● **DIRECTIONS**:
Filter the material and copy out every line that contains the string "label".

— START OF RECORDED INFORMATION —

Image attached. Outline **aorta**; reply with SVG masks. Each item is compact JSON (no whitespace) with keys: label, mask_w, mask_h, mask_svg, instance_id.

— END OF RECORDED INFORMATION —
— START OF RECORDED INFORMATION —

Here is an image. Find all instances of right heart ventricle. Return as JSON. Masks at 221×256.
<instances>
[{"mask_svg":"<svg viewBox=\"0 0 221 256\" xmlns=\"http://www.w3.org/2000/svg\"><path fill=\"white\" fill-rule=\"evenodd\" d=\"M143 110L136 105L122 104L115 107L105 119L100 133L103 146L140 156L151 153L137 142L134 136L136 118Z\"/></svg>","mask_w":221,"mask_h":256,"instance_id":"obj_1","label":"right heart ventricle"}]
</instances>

— END OF RECORDED INFORMATION —
— START OF RECORDED INFORMATION —

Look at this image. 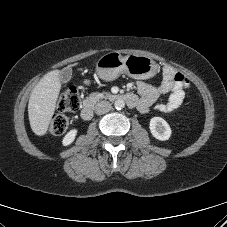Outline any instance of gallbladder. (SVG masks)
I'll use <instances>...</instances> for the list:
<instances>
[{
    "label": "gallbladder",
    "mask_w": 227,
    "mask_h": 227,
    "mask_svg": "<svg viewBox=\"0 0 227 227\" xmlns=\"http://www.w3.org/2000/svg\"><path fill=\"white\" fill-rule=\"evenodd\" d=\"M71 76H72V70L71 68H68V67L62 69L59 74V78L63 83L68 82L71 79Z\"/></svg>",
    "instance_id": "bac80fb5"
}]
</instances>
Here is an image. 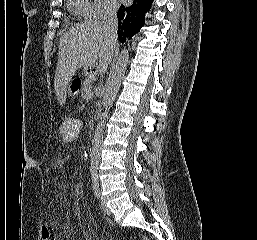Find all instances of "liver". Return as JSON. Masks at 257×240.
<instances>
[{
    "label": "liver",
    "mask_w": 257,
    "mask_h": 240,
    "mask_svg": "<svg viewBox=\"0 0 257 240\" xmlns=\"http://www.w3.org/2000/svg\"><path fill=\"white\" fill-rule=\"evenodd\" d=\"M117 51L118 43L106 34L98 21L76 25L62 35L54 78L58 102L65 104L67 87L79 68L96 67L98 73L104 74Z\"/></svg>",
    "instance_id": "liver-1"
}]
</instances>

— END OF RECORDED INFORMATION —

● **RESULT BELOW**:
Image attached. Outline **aorta**; reply with SVG masks. Each item is compact JSON (no whitespace) with keys: label, mask_w, mask_h, mask_svg, instance_id.
[{"mask_svg":"<svg viewBox=\"0 0 221 256\" xmlns=\"http://www.w3.org/2000/svg\"><path fill=\"white\" fill-rule=\"evenodd\" d=\"M143 110L136 105L122 104L115 107L105 119L100 133L103 146L140 156L151 153L137 142L134 136L136 118Z\"/></svg>","mask_w":221,"mask_h":256,"instance_id":"obj_1","label":"right heart ventricle"}]
    "label": "gallbladder",
    "label": "liver",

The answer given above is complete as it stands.